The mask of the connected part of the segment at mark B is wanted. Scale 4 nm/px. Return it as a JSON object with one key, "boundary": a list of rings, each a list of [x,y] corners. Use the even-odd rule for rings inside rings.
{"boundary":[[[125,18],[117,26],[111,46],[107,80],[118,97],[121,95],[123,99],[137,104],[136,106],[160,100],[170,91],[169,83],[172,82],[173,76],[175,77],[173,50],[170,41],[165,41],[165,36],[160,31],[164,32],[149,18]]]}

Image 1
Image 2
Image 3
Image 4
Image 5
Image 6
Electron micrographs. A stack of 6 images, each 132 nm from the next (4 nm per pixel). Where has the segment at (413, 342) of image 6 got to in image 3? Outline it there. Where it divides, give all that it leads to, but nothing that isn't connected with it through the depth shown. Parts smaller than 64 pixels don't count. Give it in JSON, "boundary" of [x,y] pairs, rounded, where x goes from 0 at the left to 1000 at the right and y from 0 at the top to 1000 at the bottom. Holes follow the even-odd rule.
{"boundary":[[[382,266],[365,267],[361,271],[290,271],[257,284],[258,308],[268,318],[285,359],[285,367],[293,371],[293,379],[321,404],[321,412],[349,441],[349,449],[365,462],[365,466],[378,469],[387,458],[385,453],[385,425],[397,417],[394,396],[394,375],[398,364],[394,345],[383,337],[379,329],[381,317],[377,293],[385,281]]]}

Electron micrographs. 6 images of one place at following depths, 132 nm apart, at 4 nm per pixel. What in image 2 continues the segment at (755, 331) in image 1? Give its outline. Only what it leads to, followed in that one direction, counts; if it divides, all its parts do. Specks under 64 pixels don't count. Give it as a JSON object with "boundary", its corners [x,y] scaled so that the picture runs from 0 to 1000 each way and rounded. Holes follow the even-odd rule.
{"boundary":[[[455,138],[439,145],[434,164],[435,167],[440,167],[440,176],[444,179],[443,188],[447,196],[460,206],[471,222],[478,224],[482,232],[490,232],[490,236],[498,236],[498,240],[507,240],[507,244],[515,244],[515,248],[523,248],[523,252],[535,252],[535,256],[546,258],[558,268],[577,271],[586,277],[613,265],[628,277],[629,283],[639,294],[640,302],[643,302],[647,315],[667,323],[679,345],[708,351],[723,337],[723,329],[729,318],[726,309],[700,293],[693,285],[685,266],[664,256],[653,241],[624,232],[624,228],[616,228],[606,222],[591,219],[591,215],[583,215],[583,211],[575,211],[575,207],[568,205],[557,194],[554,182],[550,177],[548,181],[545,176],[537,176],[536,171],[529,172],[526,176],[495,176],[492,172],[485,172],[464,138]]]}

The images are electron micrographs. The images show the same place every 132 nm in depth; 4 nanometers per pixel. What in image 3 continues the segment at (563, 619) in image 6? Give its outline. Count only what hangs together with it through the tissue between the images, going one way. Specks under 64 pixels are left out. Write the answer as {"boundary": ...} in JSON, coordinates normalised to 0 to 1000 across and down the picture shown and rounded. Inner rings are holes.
○ ○ ○ ○ ○ ○ ○
__ASSIGNMENT__.
Once you have read the material above, write all of it out again exactly.

__EXERCISE RESULT__.
The mask of the connected part of the segment at mark B is wanted. Scale 4 nm/px. Return it as a JSON object with one key, "boundary": a list of rings, each a list of [x,y] corners. Use the even-odd rule for rings inside rings.
{"boundary":[[[125,18],[117,26],[111,46],[107,80],[118,97],[121,95],[123,99],[137,104],[136,106],[160,100],[170,91],[169,83],[172,82],[173,76],[175,77],[173,50],[170,41],[165,41],[165,36],[160,31],[164,32],[149,18]]]}

Image 1
Image 2
Image 3
Image 4
Image 5
Image 6
Electron micrographs. A stack of 6 images, each 132 nm from the next (4 nm per pixel). Where has the segment at (413, 342) of image 6 got to in image 3? Outline it there. Where it divides, give all that it leads to, but nothing that isn't connected with it through the depth shown. Parts smaller than 64 pixels don't count. Give it in JSON, "boundary" of [x,y] pairs, rounded, where x goes from 0 at the left to 1000 at the right and y from 0 at the top to 1000 at the bottom. Holes follow the even-odd rule.
{"boundary":[[[382,266],[365,267],[361,271],[290,271],[257,284],[258,308],[268,318],[285,359],[285,367],[293,371],[293,379],[321,404],[321,412],[349,441],[349,449],[365,462],[365,466],[378,469],[387,458],[385,453],[385,425],[397,417],[394,396],[394,375],[398,364],[394,345],[383,337],[379,329],[381,317],[377,293],[385,281]]]}

Electron micrographs. 6 images of one place at following depths, 132 nm apart, at 4 nm per pixel. What in image 2 continues the segment at (755, 331) in image 1? Give its outline. Only what it leads to, followed in that one direction, counts; if it divides, all its parts do. Specks under 64 pixels don't count. Give it as a JSON object with "boundary", its corners [x,y] scaled so that the picture runs from 0 to 1000 each way and rounded. Holes follow the even-odd rule.
{"boundary":[[[455,138],[439,145],[434,164],[435,167],[440,167],[440,176],[444,179],[443,188],[447,196],[460,206],[471,222],[478,224],[482,232],[490,232],[490,236],[498,236],[498,240],[507,240],[507,244],[515,244],[515,248],[523,248],[523,252],[535,252],[535,256],[546,258],[558,268],[577,271],[586,277],[613,265],[628,277],[629,283],[639,294],[640,302],[643,302],[647,315],[667,323],[679,345],[708,351],[723,337],[723,329],[729,318],[726,309],[700,293],[693,285],[685,266],[664,256],[653,241],[624,232],[624,228],[616,228],[606,222],[591,219],[591,215],[583,215],[583,211],[575,211],[575,207],[568,205],[557,194],[554,182],[550,177],[548,181],[545,176],[537,176],[536,171],[529,172],[526,176],[495,176],[492,172],[485,172],[464,138]]]}

The images are electron micrographs. The images show the same place every 132 nm in depth; 4 nanometers per pixel. What in image 3 continues the segment at (563, 619) in image 6? Give its outline. Count only what hangs together with it through the tissue between the images, going one way. Specks under 64 pixels are left out. Write the answer as {"boundary": ...} in JSON, coordinates normalised to 0 to 1000 across and down the picture shown and rounded. Inner rings are holes.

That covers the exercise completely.